START Data excerpts

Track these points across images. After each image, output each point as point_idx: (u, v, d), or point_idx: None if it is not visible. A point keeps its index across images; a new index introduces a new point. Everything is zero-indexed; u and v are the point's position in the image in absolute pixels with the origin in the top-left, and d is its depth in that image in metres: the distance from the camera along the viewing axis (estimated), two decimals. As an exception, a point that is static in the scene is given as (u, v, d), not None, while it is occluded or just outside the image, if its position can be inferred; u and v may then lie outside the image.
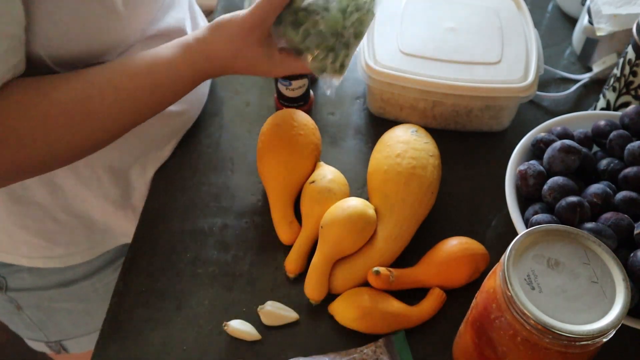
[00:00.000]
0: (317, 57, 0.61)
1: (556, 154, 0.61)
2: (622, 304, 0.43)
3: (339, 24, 0.59)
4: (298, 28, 0.60)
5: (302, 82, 0.76)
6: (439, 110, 0.77)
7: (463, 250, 0.62)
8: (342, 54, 0.61)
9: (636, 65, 0.69)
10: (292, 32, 0.60)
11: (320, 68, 0.62)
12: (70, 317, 0.84)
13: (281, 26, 0.61)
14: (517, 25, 0.80)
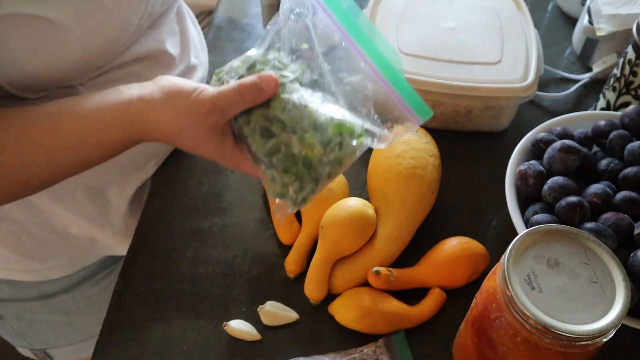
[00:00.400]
0: (279, 180, 0.52)
1: (556, 154, 0.61)
2: (622, 304, 0.43)
3: (315, 157, 0.51)
4: (268, 139, 0.51)
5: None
6: (439, 110, 0.77)
7: (463, 250, 0.62)
8: (308, 188, 0.52)
9: (636, 65, 0.69)
10: (259, 140, 0.51)
11: (279, 193, 0.52)
12: (52, 328, 0.83)
13: (248, 126, 0.52)
14: (517, 25, 0.80)
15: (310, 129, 0.50)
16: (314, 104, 0.51)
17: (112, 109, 0.52)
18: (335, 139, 0.50)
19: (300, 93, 0.52)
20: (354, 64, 0.52)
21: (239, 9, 0.99)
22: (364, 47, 0.52)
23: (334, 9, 0.53)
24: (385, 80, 0.51)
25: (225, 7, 0.99)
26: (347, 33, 0.52)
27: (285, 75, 0.52)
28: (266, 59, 0.53)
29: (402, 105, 0.50)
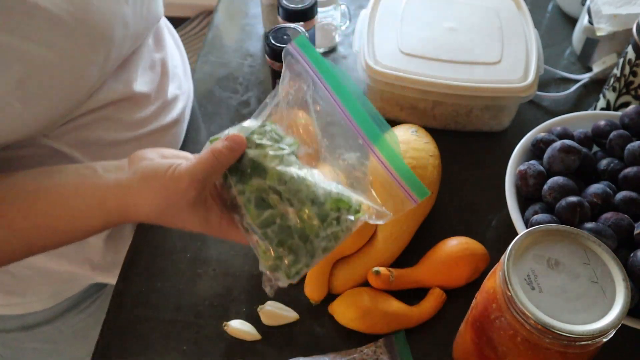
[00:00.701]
0: (274, 253, 0.50)
1: (556, 154, 0.61)
2: (622, 304, 0.43)
3: (312, 231, 0.49)
4: (263, 210, 0.49)
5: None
6: (439, 110, 0.77)
7: (463, 250, 0.62)
8: (302, 262, 0.50)
9: (636, 65, 0.69)
10: (254, 210, 0.49)
11: (272, 266, 0.50)
12: (39, 356, 0.81)
13: (242, 196, 0.50)
14: (517, 25, 0.80)
15: (307, 202, 0.49)
16: (312, 178, 0.50)
17: (90, 196, 0.51)
18: (333, 213, 0.49)
19: (297, 166, 0.51)
20: (352, 141, 0.52)
21: (239, 9, 0.99)
22: (363, 128, 0.52)
23: (335, 87, 0.53)
24: (384, 161, 0.52)
25: (225, 7, 0.99)
26: (347, 112, 0.52)
27: (282, 148, 0.51)
28: (263, 130, 0.52)
29: (400, 185, 0.51)
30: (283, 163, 0.50)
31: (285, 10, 0.76)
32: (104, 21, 0.54)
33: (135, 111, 0.66)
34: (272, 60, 0.72)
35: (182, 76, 0.76)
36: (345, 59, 0.90)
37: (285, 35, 0.71)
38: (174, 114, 0.72)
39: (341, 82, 0.53)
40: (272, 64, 0.73)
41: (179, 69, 0.76)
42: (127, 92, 0.63)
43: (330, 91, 0.53)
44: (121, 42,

END Data excerpts

* [Task prompt]:
All of the records need to be reproduced exactly, with each picture omitted.

* [Output for this exercise]:
Track these points across images. After each image, output each point as point_idx: (u, v, d), or point_idx: None if it is not visible. A point keeps its index across images; a new index introduces a new point. Everything is zero-indexed; u and v are the point's position in the image in absolute pixels with the origin in the top-left, and d is its depth in that image in metres: the distance from the camera along the viewing axis (estimated), two decimals. As an exception, a point that is static in the scene is given as (u, v, d), not None, while it is occluded or just outside the image, if its position can be inferred; u and v may then lie outside the image.
[00:00.000]
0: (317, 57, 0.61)
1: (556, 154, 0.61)
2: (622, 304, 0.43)
3: (339, 24, 0.59)
4: (298, 28, 0.60)
5: (302, 82, 0.76)
6: (439, 110, 0.77)
7: (463, 250, 0.62)
8: (342, 54, 0.61)
9: (636, 65, 0.69)
10: (292, 32, 0.60)
11: (320, 68, 0.62)
12: (70, 317, 0.84)
13: (281, 26, 0.61)
14: (517, 25, 0.80)
[00:00.400]
0: (279, 180, 0.52)
1: (556, 154, 0.61)
2: (622, 304, 0.43)
3: (315, 157, 0.51)
4: (268, 139, 0.51)
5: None
6: (439, 110, 0.77)
7: (463, 250, 0.62)
8: (308, 188, 0.52)
9: (636, 65, 0.69)
10: (259, 140, 0.51)
11: (279, 193, 0.52)
12: (52, 328, 0.83)
13: (248, 126, 0.52)
14: (517, 25, 0.80)
15: (310, 129, 0.50)
16: (314, 104, 0.51)
17: (112, 109, 0.52)
18: (335, 139, 0.50)
19: (300, 93, 0.52)
20: (354, 64, 0.52)
21: (239, 9, 0.99)
22: (364, 47, 0.52)
23: (334, 9, 0.53)
24: (385, 80, 0.51)
25: (225, 7, 0.99)
26: (347, 33, 0.52)
27: (285, 75, 0.52)
28: (266, 59, 0.53)
29: (402, 105, 0.50)
[00:00.701]
0: (274, 253, 0.50)
1: (556, 154, 0.61)
2: (622, 304, 0.43)
3: (312, 231, 0.49)
4: (263, 210, 0.49)
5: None
6: (439, 110, 0.77)
7: (463, 250, 0.62)
8: (302, 262, 0.50)
9: (636, 65, 0.69)
10: (254, 210, 0.49)
11: (272, 266, 0.50)
12: (39, 356, 0.81)
13: (242, 196, 0.50)
14: (517, 25, 0.80)
15: (307, 202, 0.49)
16: (312, 178, 0.50)
17: (90, 196, 0.51)
18: (333, 213, 0.49)
19: (297, 166, 0.51)
20: (352, 141, 0.52)
21: (239, 9, 0.99)
22: (363, 128, 0.52)
23: (335, 87, 0.53)
24: (384, 161, 0.52)
25: (225, 7, 0.99)
26: (347, 112, 0.52)
27: (282, 148, 0.51)
28: (263, 130, 0.52)
29: (400, 185, 0.51)
30: (283, 163, 0.50)
31: (285, 10, 0.76)
32: (104, 21, 0.54)
33: (135, 111, 0.66)
34: (272, 60, 0.72)
35: (182, 76, 0.76)
36: (345, 59, 0.90)
37: (285, 35, 0.71)
38: (174, 114, 0.72)
39: (341, 82, 0.53)
40: (272, 64, 0.73)
41: (179, 69, 0.76)
42: (127, 92, 0.63)
43: (330, 91, 0.53)
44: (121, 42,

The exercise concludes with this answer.